Saved entries
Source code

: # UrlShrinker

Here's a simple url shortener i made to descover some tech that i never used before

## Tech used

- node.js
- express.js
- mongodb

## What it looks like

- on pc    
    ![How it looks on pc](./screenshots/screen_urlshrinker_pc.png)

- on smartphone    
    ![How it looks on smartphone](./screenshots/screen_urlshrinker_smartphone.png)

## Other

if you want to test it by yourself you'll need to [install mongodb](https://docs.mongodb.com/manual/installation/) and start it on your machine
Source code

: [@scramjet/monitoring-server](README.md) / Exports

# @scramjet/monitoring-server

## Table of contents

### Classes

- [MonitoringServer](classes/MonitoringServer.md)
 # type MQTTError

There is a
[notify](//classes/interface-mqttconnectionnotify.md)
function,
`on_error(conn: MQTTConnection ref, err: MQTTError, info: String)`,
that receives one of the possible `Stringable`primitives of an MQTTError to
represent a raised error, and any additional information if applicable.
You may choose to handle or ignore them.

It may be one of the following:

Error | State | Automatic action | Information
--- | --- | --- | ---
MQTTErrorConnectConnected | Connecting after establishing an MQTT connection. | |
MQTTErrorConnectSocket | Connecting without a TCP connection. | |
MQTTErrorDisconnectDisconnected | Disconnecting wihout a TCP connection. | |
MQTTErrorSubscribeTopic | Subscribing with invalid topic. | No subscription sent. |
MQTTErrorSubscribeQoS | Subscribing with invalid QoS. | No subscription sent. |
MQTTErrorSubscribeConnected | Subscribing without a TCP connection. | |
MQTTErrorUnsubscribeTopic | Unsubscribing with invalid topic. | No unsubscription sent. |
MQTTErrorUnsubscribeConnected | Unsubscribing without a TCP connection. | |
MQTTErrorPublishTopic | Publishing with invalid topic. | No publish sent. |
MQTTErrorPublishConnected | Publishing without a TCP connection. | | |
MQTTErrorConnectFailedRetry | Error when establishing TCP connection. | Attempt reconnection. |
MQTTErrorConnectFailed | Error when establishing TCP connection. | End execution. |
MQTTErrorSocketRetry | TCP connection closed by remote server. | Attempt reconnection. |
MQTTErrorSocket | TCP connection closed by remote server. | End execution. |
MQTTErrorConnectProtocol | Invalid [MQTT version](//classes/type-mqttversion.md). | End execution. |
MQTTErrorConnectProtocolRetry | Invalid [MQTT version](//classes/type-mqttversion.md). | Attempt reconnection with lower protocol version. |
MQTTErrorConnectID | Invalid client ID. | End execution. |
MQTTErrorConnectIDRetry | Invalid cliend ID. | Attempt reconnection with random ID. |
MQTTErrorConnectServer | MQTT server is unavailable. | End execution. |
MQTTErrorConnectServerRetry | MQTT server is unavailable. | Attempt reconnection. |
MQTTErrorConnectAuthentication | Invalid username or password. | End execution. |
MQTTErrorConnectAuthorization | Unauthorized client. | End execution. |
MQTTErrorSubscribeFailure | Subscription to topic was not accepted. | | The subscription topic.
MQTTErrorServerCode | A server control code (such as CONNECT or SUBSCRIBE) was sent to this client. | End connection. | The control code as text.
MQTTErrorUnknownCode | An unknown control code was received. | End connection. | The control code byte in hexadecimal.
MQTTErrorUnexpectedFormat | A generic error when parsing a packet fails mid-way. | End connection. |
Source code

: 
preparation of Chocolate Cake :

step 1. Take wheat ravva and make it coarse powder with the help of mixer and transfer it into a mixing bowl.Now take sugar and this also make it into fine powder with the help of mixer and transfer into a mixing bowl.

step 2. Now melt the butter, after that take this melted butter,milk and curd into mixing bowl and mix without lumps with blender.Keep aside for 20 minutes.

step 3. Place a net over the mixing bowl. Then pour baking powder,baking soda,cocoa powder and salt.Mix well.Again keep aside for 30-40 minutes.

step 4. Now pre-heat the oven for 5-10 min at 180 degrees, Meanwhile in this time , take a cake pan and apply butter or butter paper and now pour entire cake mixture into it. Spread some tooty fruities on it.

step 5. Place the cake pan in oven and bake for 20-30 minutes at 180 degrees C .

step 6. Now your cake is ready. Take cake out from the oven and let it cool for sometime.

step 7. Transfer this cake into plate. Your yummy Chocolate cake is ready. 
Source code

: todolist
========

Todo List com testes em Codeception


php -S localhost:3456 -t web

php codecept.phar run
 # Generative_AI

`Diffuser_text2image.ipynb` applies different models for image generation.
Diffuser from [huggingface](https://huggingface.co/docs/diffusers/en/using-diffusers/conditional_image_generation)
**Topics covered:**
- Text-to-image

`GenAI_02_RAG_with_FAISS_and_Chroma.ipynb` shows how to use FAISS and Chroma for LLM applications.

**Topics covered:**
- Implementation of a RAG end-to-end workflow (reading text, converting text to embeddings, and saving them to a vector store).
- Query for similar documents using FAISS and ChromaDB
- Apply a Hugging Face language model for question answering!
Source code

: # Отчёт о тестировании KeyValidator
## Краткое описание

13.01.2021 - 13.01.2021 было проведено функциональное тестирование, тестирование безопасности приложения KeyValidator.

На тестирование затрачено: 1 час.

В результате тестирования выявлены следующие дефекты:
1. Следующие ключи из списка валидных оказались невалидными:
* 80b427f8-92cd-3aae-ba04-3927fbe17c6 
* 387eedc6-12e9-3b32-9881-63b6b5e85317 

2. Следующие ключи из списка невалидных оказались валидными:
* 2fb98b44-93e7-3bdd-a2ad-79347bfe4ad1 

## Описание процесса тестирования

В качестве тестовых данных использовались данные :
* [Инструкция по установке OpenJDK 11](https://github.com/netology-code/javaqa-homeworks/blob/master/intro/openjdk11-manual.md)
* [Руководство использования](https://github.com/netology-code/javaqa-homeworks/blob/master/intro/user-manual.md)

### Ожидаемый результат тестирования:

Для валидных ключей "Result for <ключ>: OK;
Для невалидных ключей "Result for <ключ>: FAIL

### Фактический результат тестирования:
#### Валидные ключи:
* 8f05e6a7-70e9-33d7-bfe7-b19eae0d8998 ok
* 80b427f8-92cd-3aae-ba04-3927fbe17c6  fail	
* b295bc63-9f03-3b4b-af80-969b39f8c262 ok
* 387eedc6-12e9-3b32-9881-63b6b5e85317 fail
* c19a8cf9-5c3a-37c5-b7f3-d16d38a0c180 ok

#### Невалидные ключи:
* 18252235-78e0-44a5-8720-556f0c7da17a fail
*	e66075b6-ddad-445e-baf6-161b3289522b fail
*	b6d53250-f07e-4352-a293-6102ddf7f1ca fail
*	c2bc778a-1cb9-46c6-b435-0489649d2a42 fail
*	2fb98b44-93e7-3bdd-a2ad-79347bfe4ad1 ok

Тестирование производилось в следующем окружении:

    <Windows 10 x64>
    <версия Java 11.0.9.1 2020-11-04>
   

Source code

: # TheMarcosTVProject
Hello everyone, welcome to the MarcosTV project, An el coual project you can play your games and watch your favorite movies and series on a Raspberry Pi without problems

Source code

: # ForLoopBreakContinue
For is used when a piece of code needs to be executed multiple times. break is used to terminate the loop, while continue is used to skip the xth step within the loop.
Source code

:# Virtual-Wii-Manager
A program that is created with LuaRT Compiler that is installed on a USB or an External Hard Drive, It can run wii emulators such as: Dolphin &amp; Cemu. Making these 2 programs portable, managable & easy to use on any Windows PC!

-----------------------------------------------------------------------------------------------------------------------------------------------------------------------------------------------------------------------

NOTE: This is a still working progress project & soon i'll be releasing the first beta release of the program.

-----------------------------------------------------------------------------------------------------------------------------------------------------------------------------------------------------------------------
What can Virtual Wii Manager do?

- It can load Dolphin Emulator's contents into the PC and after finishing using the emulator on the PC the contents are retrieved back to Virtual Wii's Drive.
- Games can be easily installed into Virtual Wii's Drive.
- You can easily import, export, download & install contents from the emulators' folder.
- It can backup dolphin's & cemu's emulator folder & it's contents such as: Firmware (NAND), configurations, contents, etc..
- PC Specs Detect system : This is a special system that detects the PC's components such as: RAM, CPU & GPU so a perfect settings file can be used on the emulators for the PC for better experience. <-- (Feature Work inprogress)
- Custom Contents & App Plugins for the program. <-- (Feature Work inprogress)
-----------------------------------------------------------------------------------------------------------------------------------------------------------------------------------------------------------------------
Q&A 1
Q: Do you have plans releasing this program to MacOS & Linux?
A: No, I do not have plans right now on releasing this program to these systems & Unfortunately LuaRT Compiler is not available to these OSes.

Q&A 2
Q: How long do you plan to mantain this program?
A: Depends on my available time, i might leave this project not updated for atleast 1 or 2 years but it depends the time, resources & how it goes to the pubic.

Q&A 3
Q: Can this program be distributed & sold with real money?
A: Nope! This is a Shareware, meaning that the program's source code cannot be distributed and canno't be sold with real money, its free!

Exercise details:
Wherever the word "Chocolate" turns up in a line of the entries above, copy that line.

Task result:
preparation of Chocolate Cake :
step 7. Transfer this cake into plate. Your yummy Chocolate cake is ready. 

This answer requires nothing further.